- Nearly half of primary care doctors in group practices are under such agreements
- Many states have enacted laws prohibiting non-compete agreements
- Compliance Officers should be prepared to ensure compliance with the rule changes
Non-compete agreements, also called restrictive covenants, are a common requirement for employment in health care. They may appear as separate non-compete contracts or contract clauses preventing physicians from joining or operating a competing practice within a certain distance or timeframe. The Federal Trade Commission (FTC) is proposing a rule that would ban non-compete clauses in employment contracts. This would have a major impact on the healthcare sector, which relies on restrictive covenants to retain physicians and the patients they treat. The new rule would prohibit (a) employers from using non-competes in contracts with employees, (b) void existing such clauses and agreements, and (c) require informing workers they are no longer in effect. This would free them to work for a competitor, undermining the status quo in physician-employer relationships that keep physicians from working for a competing practice and taking patients with them. Hospitals argue that non-competes help to stabilize patient care by limiting physicians from leaving the system. They note the non-competes protect the heavy investment in physicians’ education, training, and recruitment. However, hundreds of physicians have filed comments with the FTC supporting the rule, with stories of how they were locked into jobs they didn’t want to be at anymore and were unable to move to a competitor within the same city, county, or even state for a certain amount of time after their departure.

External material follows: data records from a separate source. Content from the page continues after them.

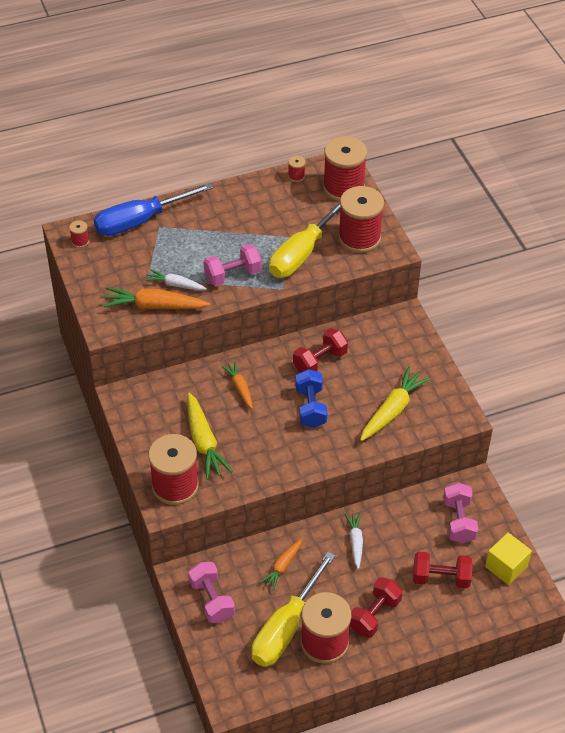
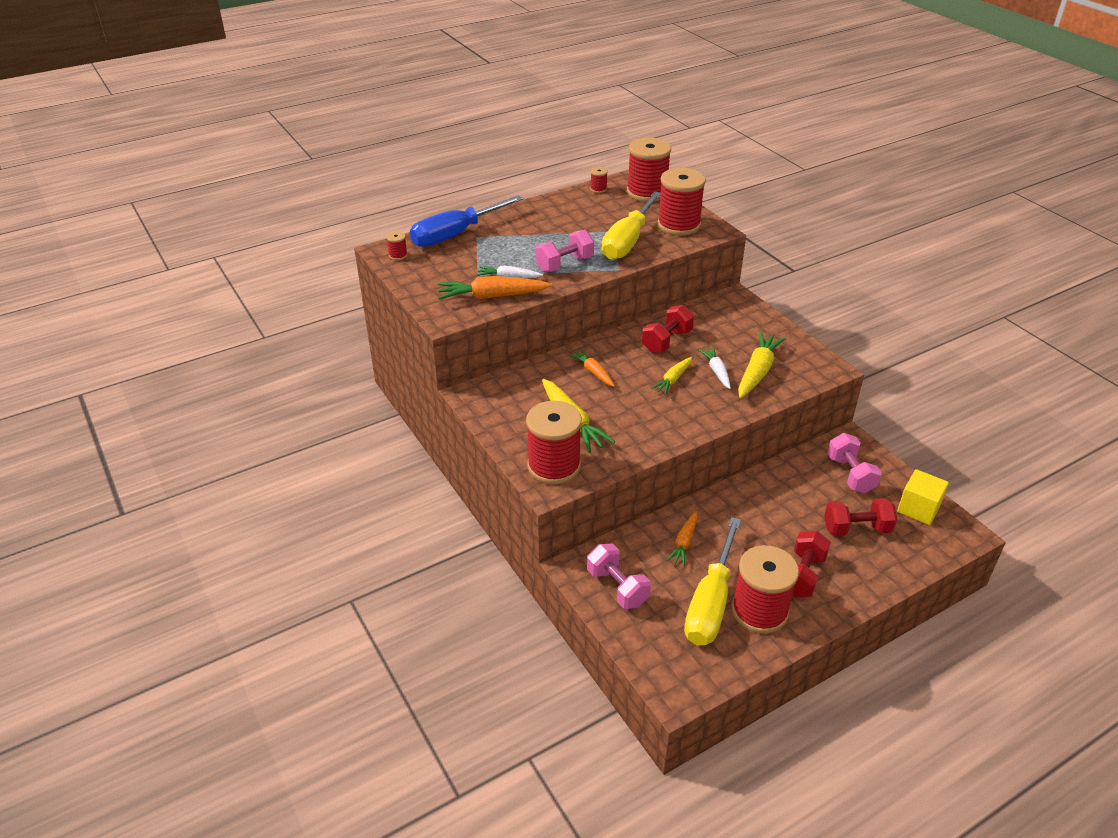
camera: 10 degrees left, 10 degrees down
(310, 407) = (673, 379): blue dumbbell -> yellow carrot
(355, 542) = (752, 508): white carrot -> white carrot (716, 371)

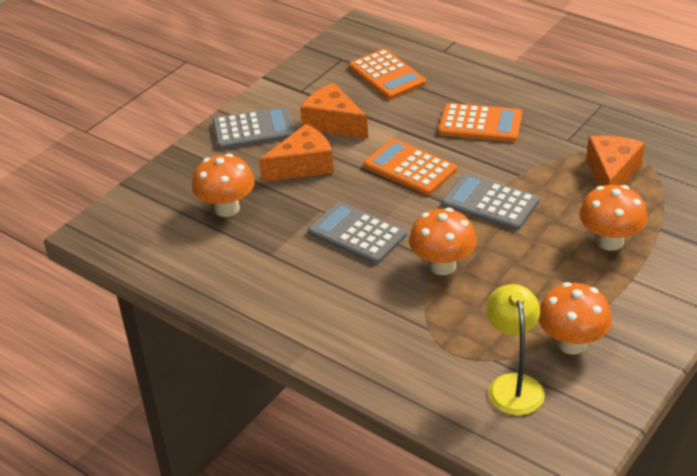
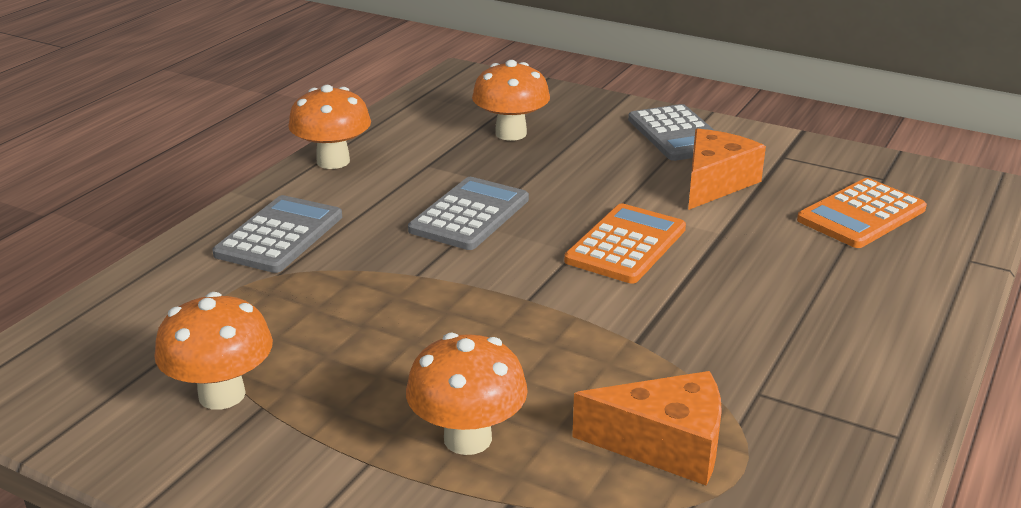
camera: 80 degrees right, 10 degrees down
(303, 166) = (608, 170): orange cheese -> none
(442, 266) = (404, 280): orange mushroom -> orange mushroom (333, 161)
(480, 124) = (766, 301): orange calculator -> none
(490, 203) = (555, 315): grey calculator -> grey calculator (280, 235)
(513, 385) = (152, 343): yellow lamp -> none

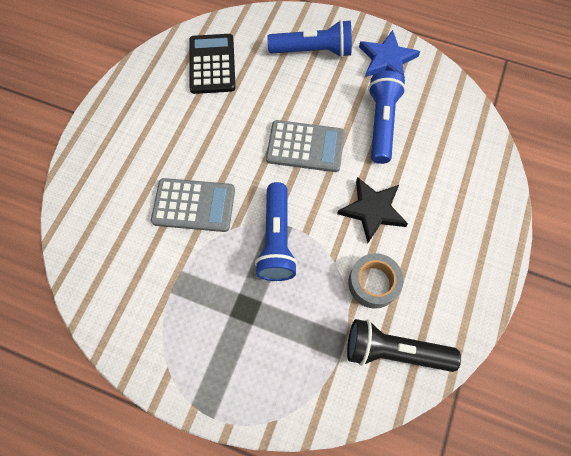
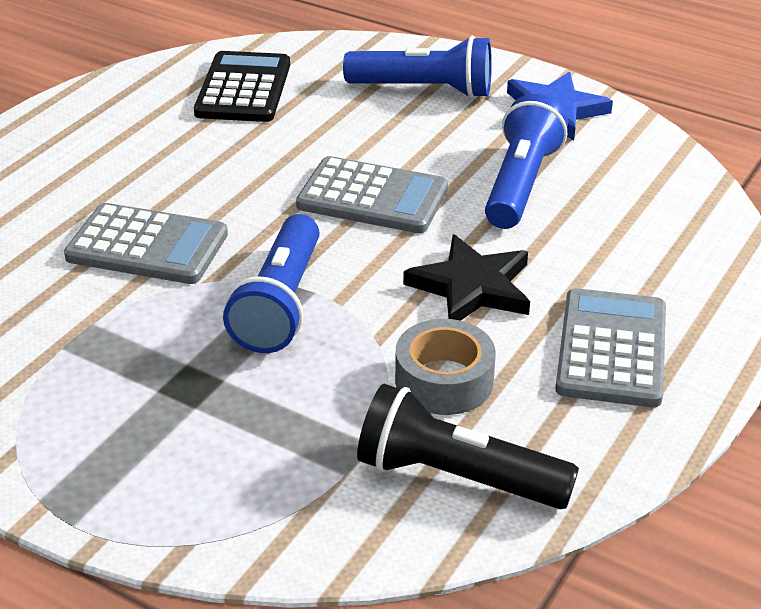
camera: 10 degrees right, 30 degrees down
(451, 245) = (612, 349): none -> grey calculator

Current Status of Non-Compete Agreements
Under the Federal rule-making process, the FTC provided 60 days for public comment on their proposed rule. Upon making a new rule, it would not take effect for 180 days, wherein all current and past employment contracts would be forced to comply with the rule changes at that point. However, the FTC has reportedly delayed its vote on the ban until 2024. It should be noted that many states have already enacted laws restricting non-compete agreements. Major legal battles can be expected by any new rule led by the American Hospital Association and large health care systems. An interesting side note is that the FTC authority does not apply to “an entity that is not organized to carry on business for its own profit or that of its members” (non-profits), which would mean that all hospitals would not be treated the same.
What Should Compliance Officers Do?
If these new rules go into effect, Compliance Officers, working with Legal Counsel, should (1) inform management of the changes; (2) review all existing non-compete agreements on file and determine if they comply with the new regulations and state laws; (3) determine the effect of the requirement for employees to reimburse their employer for training if they leave their jobs; and (4) develop and deliver training programs for leadership on what is and isn’t permissible.